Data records
==================================================

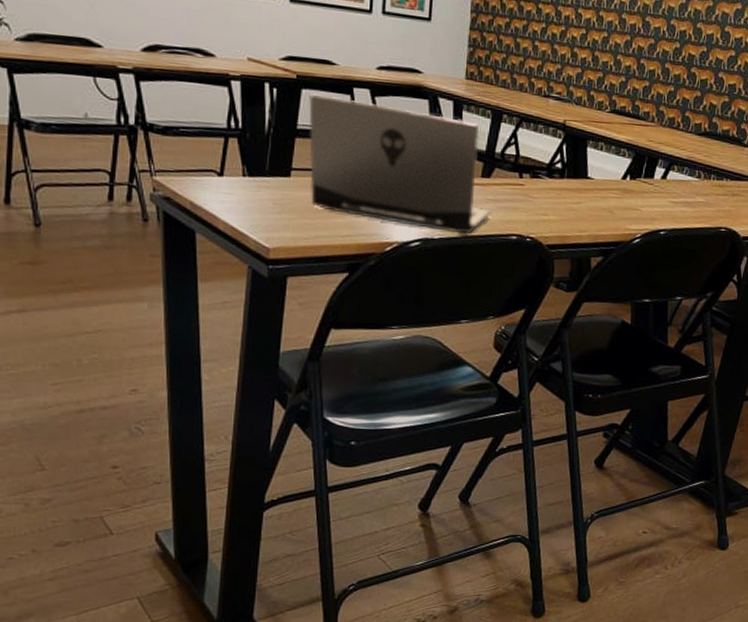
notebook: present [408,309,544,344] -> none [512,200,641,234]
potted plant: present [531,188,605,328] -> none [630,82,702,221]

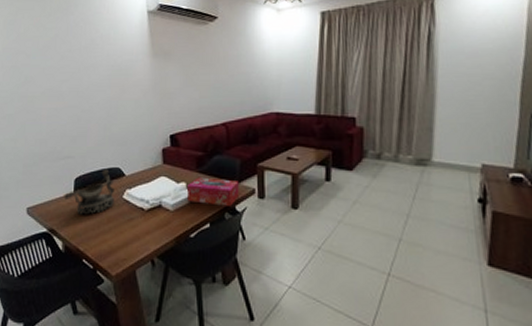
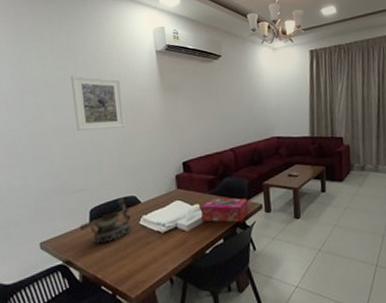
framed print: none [61,36,114,95] -> present [71,75,126,131]

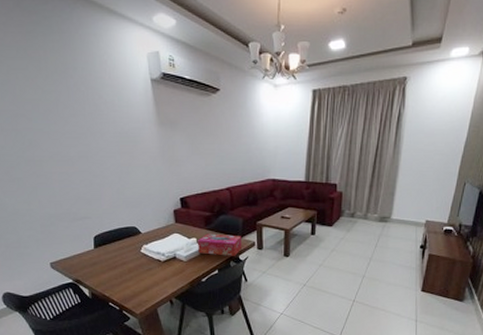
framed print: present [71,75,126,131] -> none [63,100,123,160]
decorative bowl: present [79,198,131,244] -> none [85,228,133,267]

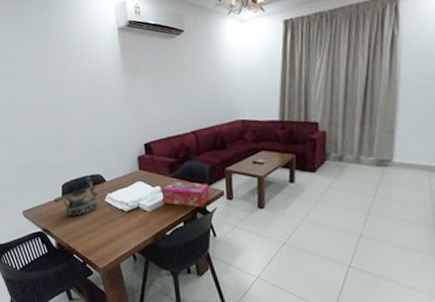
decorative bowl: none [85,228,133,267] -> present [53,176,98,216]

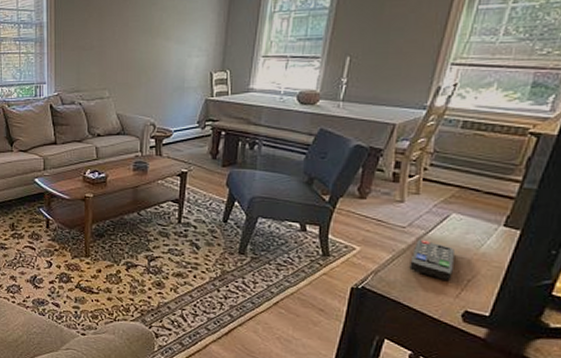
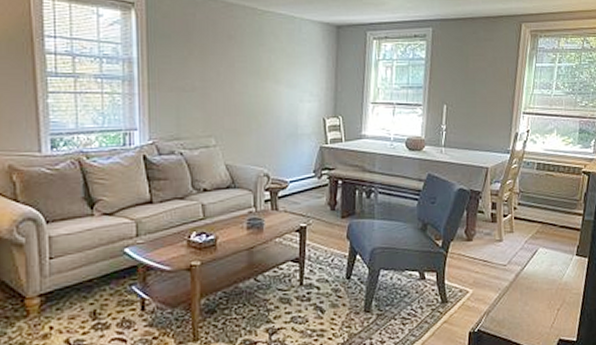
remote control: present [409,239,454,281] -> none [513,275,546,312]

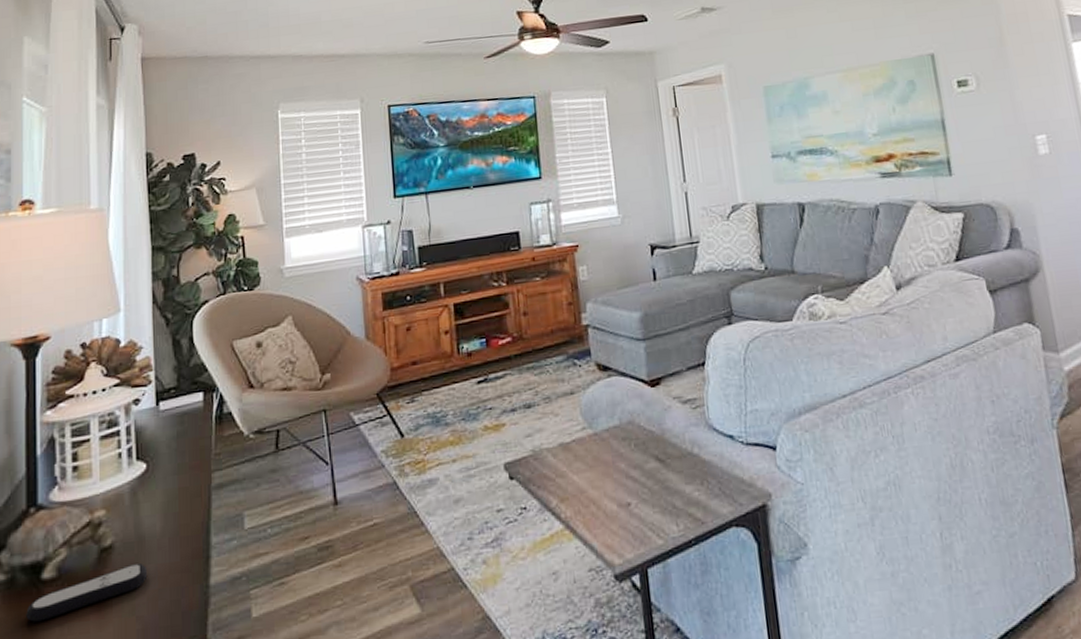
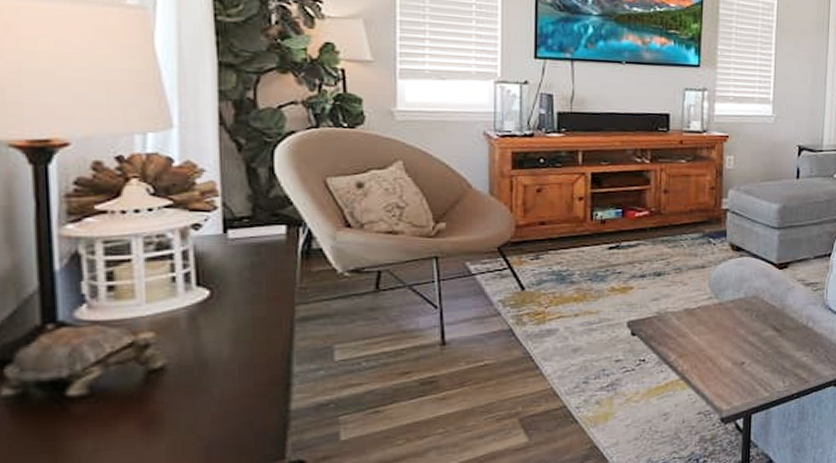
remote control: present [26,562,148,622] -> none [46,385,211,437]

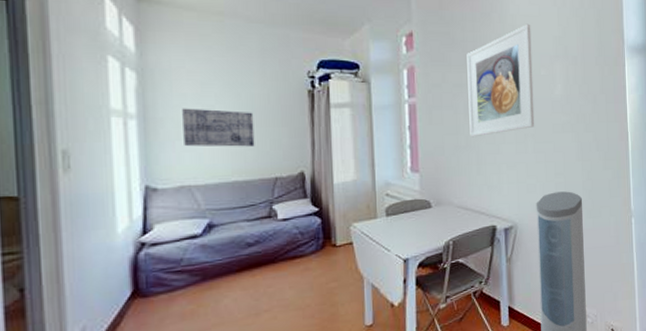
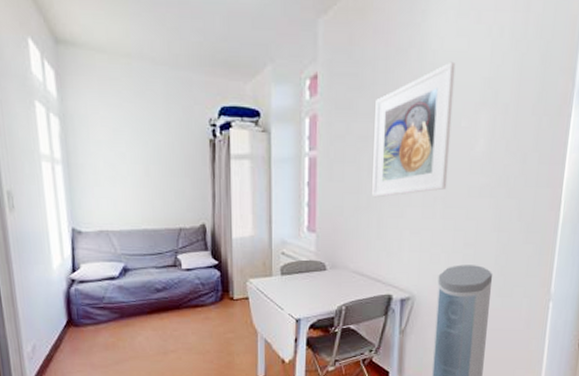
wall art: present [182,108,255,147] -> none [98,155,161,196]

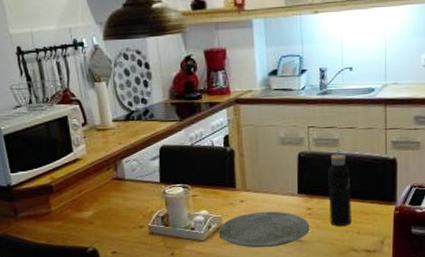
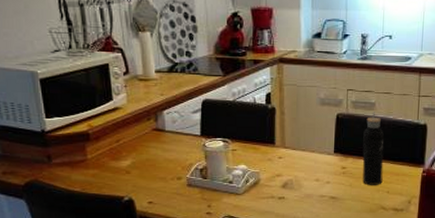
plate: present [218,211,310,248] -> none [256,168,344,203]

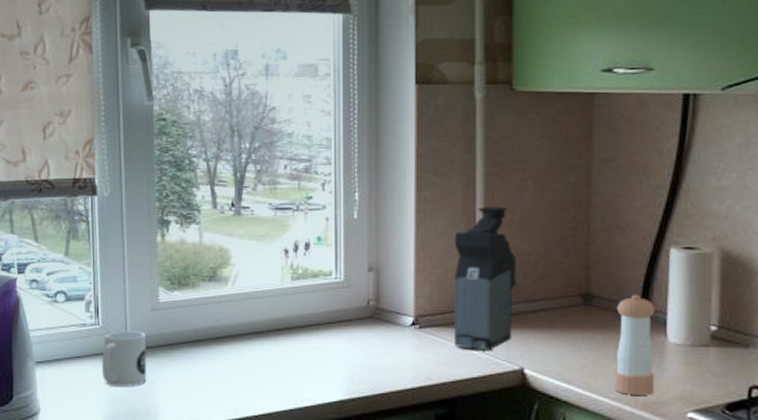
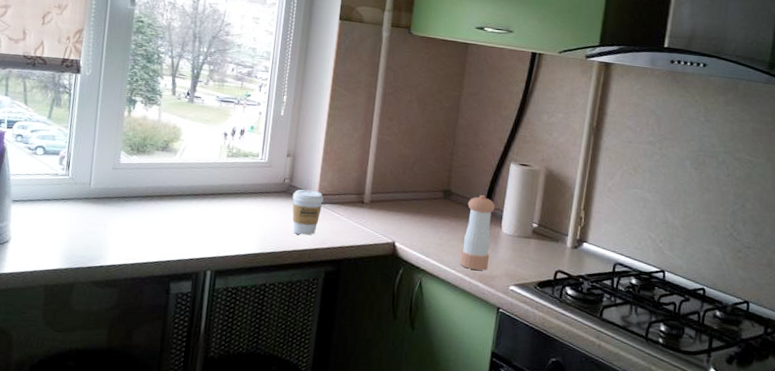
mug: present [101,331,147,386] -> none [66,182,106,227]
coffee cup: none [381,311,423,371] -> present [292,189,324,235]
coffee maker: present [454,206,516,350] -> none [346,117,399,225]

==================================================

• _Prompt_
Nothing but the lines from the one with "framed print: present" up to and including the one with "plate: present [218,211,310,248]" should be printed, exactly as they read above. Please keep the pictures out.

• _Answer to the exercise_
framed print: present [71,75,126,131] -> none [63,100,123,160]
decorative bowl: present [79,198,131,244] -> none [85,228,133,267]

decorative bowl: none [85,228,133,267] -> present [53,176,98,216]

remote control: present [409,239,454,281] -> none [513,275,546,312]

remote control: present [26,562,148,622] -> none [46,385,211,437]

wall art: present [182,108,255,147] -> none [98,155,161,196]

plate: present [218,211,310,248] -> none [256,168,344,203]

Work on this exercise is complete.